Text block Start Marker
Favourite Creamy Veggie Pasta

Creamy Veggie Pasta

I spent many years eating a lot of pasta (and I still do eat a lot of pasta) exclusively with tomato based sauces. With melted cheese on the top (I think it was the melted cheese I wanted really, not the tomato based pasta!). And then a few months ago I realised that actually, I enjoyed creamy based pasta sauces too and so my allegiance has switched and this is my favourite pasta of the moment.

To my mind pasta has a lot going for it – reasonably cheap, keeps forever in the cupboard (sprouting, green potatoes I’m looking at you…), is quick and easy to make when I can’t be bothered to think after a day at work and is very versatile in terms of what you can put with it. Admittedly I don’t take advantage of that last aspect so much, sticking to what I’ve found I enjoy.

And this is what I’m enjoying the most at the moment. Soften courgette cut into half-moon shapes until lightly coloured in a little oil. Start the pasta cooking; your sauce won’t take long. When the courgette is soft and coloured, add frozen spinach and roasted peppers (I roast these in batches and freeze them for ease). Add a little water and bash the spinach until it defrosts. Add Philadelphia cheese, salt and pepper. Squash the cream cheese into the rest of the sauce ingredients until it melts and forms a creamy sauce. In the meantime add broccoli to the pasta pan – time depends on how large you cut the florets but I usually reckon about five minutes.

Drain pasta, mix into sauce. Eat. Creamy and delicious. I tend to use Light Philadelphia but I’m sure full fat would be fine. Not sure about the ‘Lightest’ Philadelphia; I have a feeling it’s largely water and stabilisers but I could try it one day to prove myself right or wrong.
Text block End Marker
Extracted information Start Marker
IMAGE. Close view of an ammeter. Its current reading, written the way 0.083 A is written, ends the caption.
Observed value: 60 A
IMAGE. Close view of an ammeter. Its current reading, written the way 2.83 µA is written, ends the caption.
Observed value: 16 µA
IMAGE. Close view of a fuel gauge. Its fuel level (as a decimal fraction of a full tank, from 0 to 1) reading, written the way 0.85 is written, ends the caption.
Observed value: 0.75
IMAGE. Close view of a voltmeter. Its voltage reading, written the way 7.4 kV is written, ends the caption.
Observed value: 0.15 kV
Extracted information End Marker
Extracted information Start Marker
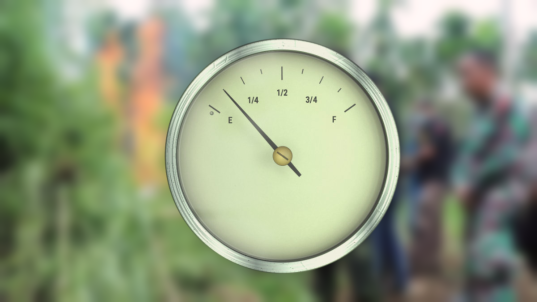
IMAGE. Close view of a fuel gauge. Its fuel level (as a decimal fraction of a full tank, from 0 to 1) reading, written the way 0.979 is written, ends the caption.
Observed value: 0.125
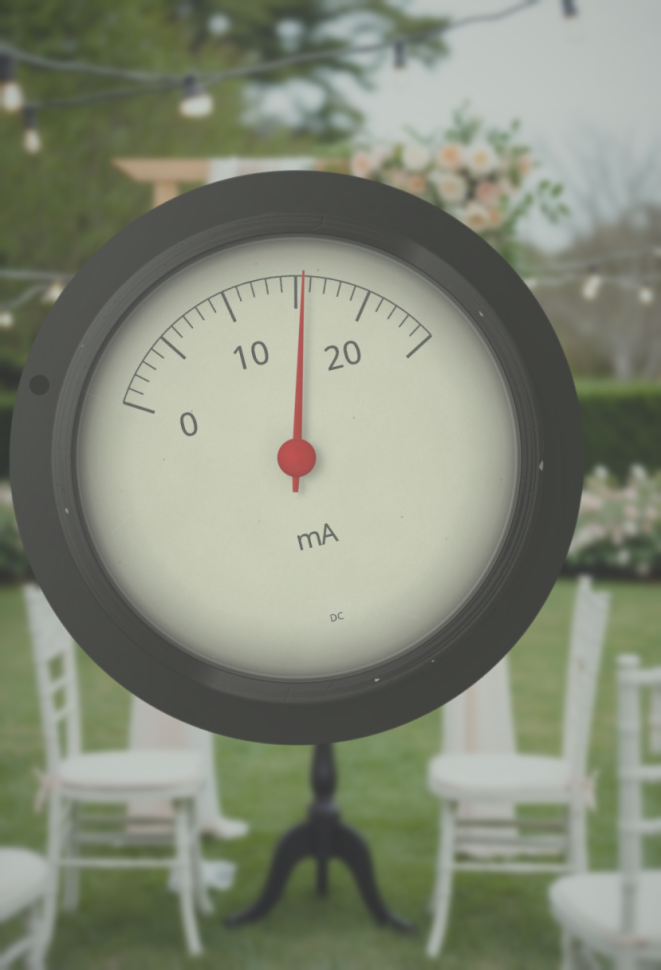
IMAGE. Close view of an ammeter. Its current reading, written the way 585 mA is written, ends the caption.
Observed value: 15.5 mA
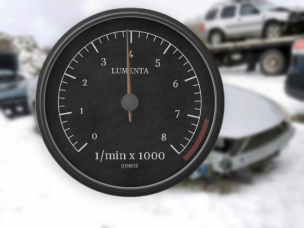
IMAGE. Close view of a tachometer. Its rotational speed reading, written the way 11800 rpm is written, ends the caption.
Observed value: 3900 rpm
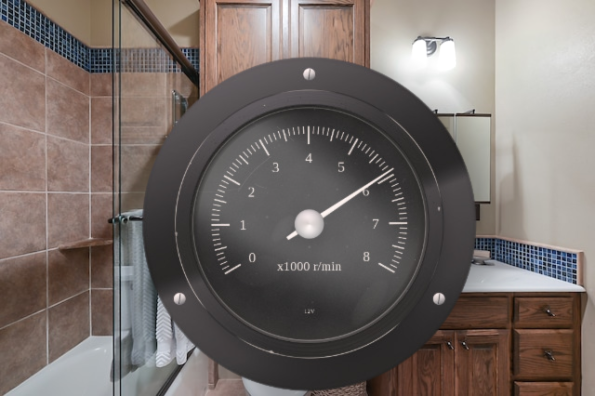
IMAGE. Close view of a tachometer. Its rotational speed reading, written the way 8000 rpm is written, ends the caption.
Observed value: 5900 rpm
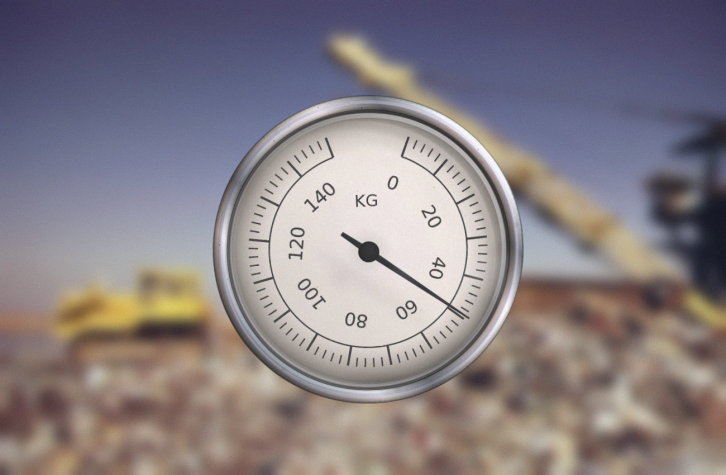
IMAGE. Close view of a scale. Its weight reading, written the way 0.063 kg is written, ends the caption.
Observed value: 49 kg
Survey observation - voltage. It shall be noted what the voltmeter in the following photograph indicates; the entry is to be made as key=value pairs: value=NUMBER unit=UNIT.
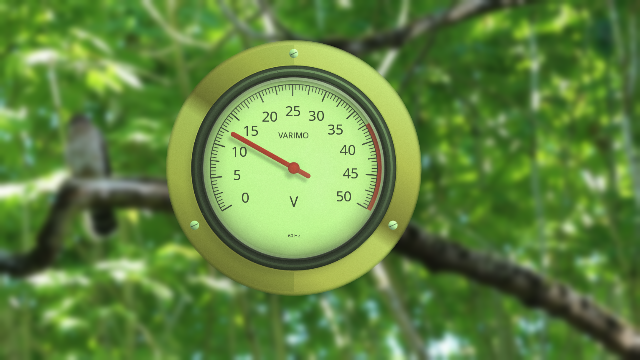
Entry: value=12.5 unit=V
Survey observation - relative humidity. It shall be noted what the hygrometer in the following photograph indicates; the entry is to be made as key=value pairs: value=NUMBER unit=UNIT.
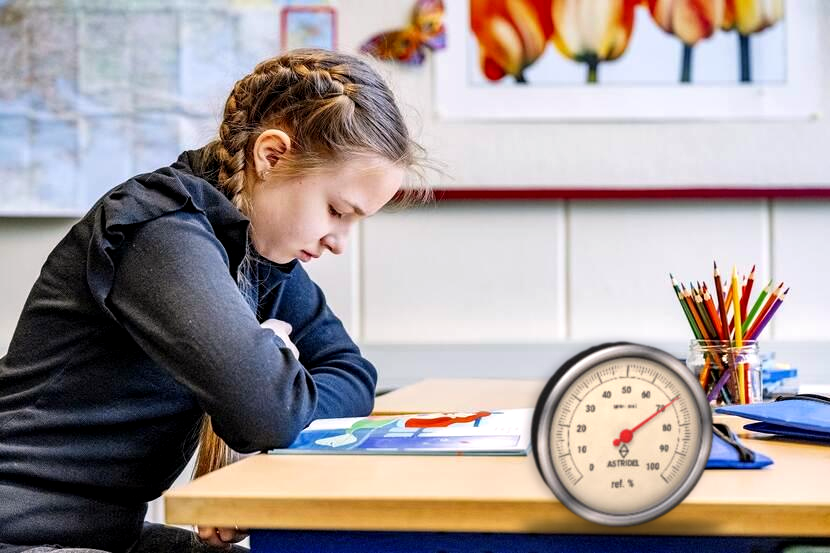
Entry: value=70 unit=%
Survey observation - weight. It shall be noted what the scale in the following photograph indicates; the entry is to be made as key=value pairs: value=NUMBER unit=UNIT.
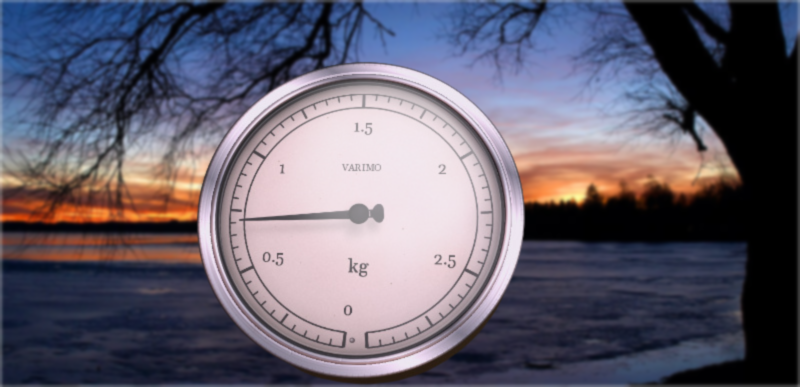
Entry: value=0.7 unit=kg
Extracted information End Marker
Extracted information Start Marker
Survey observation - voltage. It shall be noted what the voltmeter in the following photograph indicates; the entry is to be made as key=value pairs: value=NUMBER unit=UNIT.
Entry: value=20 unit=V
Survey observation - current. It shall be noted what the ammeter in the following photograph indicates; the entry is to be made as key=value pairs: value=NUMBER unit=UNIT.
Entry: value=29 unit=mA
Extracted information End Marker
▶ _Problem_:
Can you write out, word for word, the passage of the creamy veggie pasta post between "Creamy Veggie Pasta" and "found I enjoy.", inclusive?

▶ _Answer section_:
Creamy Veggie Pasta

I spent many years eating a lot of pasta (and I still do eat a lot of pasta) exclusively with tomato based sauces. With melted cheese on the top (I think it was the melted cheese I wanted really, not the tomato based pasta!). And then a few months ago I realised that actually, I enjoyed creamy based pasta sauces too and so my allegiance has switched and this is my favourite pasta of the moment.

To my mind pasta has a lot going for it – reasonably cheap, keeps forever in the cupboard (sprouting, green potatoes I’m looking at you…), is quick and easy to make when I can’t be bothered to think after a day at work and is very versatile in terms of what you can put with it. Admittedly I don’t take advantage of that last aspect so much, sticking to what I’ve found I enjoy.